Non solo Mostra internazionale di Venezia. A settembre il cinema, quello più impegnato sul versante politico e documentaristico, si trova al Milano Film Festival, che quest’anno compie vent’anni. Nell’arena del teatro Strehler al teatro studio Melato, al parco Sempione, alla Triennale, allo spazio Oberdan e in altre sale messe in rete da questa rassegna, dal 10 al 20 settembre, si possono vedere una serie di prime di taglio politico, a cominciare da Over the Years film dell’ austriaco Nikolaus Geyrhalter che documenta 10 anni della vita dei dipendenti di una fabbrica tessile dopo il fallimento. E poi classici restaurati come Metropolis di Friz Lang. Oppure ritratti d’autore come Sembene! di Samba Gadjigo e Jason Silverman, che racconta l’icona del cinema contemporaneo africano Ousmane Sembène e quello di James Dean messo a fuoco nel film Life, film da Anton Corbjin, attraverso i racconti del fotografo Dennis Stock.
(Un fotogramma tratto da Over the years)
(James Dean a New York, qui sotto nel trailer riconoscerete l’immagine)
Da non perdere è la sezione Colpe di Stato curata da Paola Piacenza. «La storia sembra non poterci dire più chi siamo, ma ci costringe a un’incessante ricerca. Questa è la direzione che Colpe di Stato ha scelto di prendere quest’anno», racconta la documentarista e giornalista culturale. «Indagare in modo nuovo spazi esplorati dal volatile racconto giornalistico, posizionare la bussola verso est e lasciarsi sedurre dall’urgenza del racconto presente andando in cerca delle radici profonde che quel racconto hanno prodotto e deformato».
Un esempio? La Guerra dei Sei Giorni è un nodo centrale della storia di Israele.
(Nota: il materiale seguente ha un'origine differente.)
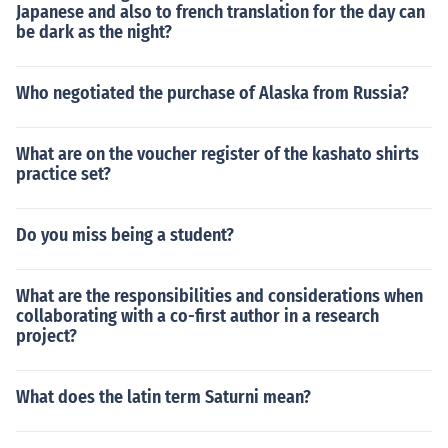
Japanese and also to french translation for the day can
be dark as the night?
Who negotiated the purchase of Alaska from Russia?
What are on the voucher register of the kashato shirts
practice set?
Do you miss being a student?
What are the responsibilities and considerations when
collaborating with a co-first author in a research
project?
What does the latin term Saturni mean?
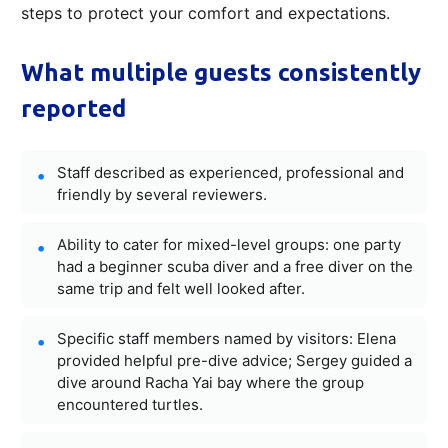
steps to protect your comfort and expectations.
What multiple guests consistently
reported
Staff described as experienced, professional and
friendly by several reviewers.
Ability to cater for mixed-level groups: one party
had a beginner scuba diver and a free diver on the
same trip and felt well looked after.
Specific staff members named by visitors: Elena
provided helpful pre-dive advice; Sergey guided a
dive around Racha Yai bay where the group
encountered turtles.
E’ stata la più fulminea e vittoriosa delle campagne militari dell’era moderna e produsse un nuovo assetto geografico, creando nuovi equilibri, nuove alleanze e riaccendendo antiche rivalità . Il documentario Censored Voices dell’israeliana Mor Loushy torna a raccontare quella guerra del 1967. «Ritrovando una polifonia di voci, refrattarie alla dittatura dell’unanimità . Quelle dei soldati artefici di quella vittoria, registrate dallo scrittore Amos Oz raccogliendo, di kibbutz in kibbutz, verità intime e inammissibili: Gerusalemme non era una città liberata, era una città occupata», dice Piacenza.
Anche Russian Woodpecker di Fedor Alexandrovich volge lo sguardo al passato. «Con il coraggio del reporter e i modi dell’artista avant-garde, ripercorre ossessivamente la vicenda che ha segnato la sua infanzia, il disastro di Chernobyl, crea connessioni, ricostruisce scenari, smuove le acque stagnanti della politica finché si rende conto che i suoi fantasmi abitano territori realmente pericolosi». E ancora: i racconti non embedded dall’Afghanistan dei registi di Tell Spring not to come this year (nella foto qui sotto) e molto altro come si può vedere dal lungo programma.